Because the way I think about it ism if their most selfish moment of wanting things out of life is aligned with what I need them to do for my company, then that’s a win-win. Meaning that if I need somebody to come in and build a whole marketing team and their mission is to have their own marketing agency, then they’ll invest so much into building that within my company naturally because they want to learn the skills, the process, the tools, so that they can do it for themselves in the future. That’s one of my hardcore tips that I look for every time I hire especially senior people.

Your 3 biggest goals for 2021, personal or professional?

Dan Martell:

The three biggest goals I’ve got is there’s two Ironmans I’m doing, my first official half. I did one that was unofficial last year and then a full, so that’s a big training commitment. Second is acquiring three SaaS companies. Last year, I acquired my first and I’m looking to kind of build my own portfolio of incredible founders that want to partner with me on really scaling their businesses up. And then, the other one is just spend more time in nature, which with COVID relegating myself and the family to our house for the most part in 2020, 2021, we’ve deemed it as that, and we actually moved to the mountains. And so far, we’re off to the races on that goal, but definitely 10Xing the amount of time spent in nature this year.

Number one biggest mistake you see founders make on their scaling journey? And how can they avoid or overcome it?

Dan Martell:

The number one mistake is not developing their people. One of my rules in scaling companies is that we build the people and the people build the business, and looking at your team as opportunities to develop them to grow not only to create outcomes for yourself, but to be an example for their teams as we grow. Usually, the first 12 people are going to decide your success. Of hiring those 12 people, they should be folks that can manage other people because that’s how we get leverage. And then, the crux of that strategy is the desire to develop. The more you develop yourself, the more you’ll have to pour into other people. I think that’s one of the challenges for a lot of entrepreneurs that have never built a company before is, they don’t feel like they’re capable of leading other folks, their leadership team. I think it’s just because they stopped investing in themselves, stop consuming books, mentor groups, hiring a coach, being around other successful peers and sharing those ideas so you have more to contribute to their team. But build the people, the people will absolutely build the business.

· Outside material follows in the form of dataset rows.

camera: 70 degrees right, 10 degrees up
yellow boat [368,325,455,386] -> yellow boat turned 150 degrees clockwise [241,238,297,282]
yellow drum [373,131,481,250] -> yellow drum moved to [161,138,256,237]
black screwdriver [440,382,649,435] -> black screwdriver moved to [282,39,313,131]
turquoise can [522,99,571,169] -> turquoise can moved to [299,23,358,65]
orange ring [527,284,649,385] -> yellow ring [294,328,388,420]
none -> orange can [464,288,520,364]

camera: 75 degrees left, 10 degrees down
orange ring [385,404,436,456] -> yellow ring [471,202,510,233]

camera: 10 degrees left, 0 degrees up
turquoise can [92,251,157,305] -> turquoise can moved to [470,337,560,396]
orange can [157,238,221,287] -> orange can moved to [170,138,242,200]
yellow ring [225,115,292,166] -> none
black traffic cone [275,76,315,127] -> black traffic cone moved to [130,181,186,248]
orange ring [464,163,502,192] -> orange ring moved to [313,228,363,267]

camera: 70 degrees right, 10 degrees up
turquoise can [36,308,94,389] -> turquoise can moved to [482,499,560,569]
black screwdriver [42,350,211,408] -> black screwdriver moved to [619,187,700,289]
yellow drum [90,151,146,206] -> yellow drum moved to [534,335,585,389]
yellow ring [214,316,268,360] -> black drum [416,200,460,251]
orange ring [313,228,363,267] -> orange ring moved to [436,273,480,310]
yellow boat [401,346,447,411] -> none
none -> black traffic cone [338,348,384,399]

What do you think the most effective SaaS marketing channel will be in 2021?

Dan Martell:

This is an interesting question. The most effective will be Facebook. The most interesting is Clubhouse. I’ll focus on Facebook, but I do want to make sure that Clubhouse gets a mention. The strategy for making Facebook work, especially if you’re a B2B SaaS founder, the easiest one is to partner with influencers in your market that you serve, folks that your customers know of, maybe they’re agency owners, they’re speakers at events. Co-host a webinar with them teaching three things that helps them overcome a specific problem that your software solves. And by doing that, you can run paid acquisition on Facebook to generate audience for the webinar. The value is the speaker you brought in, that influencer, but you start to build a pipeline for potentially talking to customers or buyers that are interested in your solution. So Facebook, still undisputed most effective, cheaper than LinkedIn, still, for B2B SaaS. The strategy and the funnel is industry influencers to deliver the content, so you don’t have to do that. But you can run the ads to build the list and build your pipeline.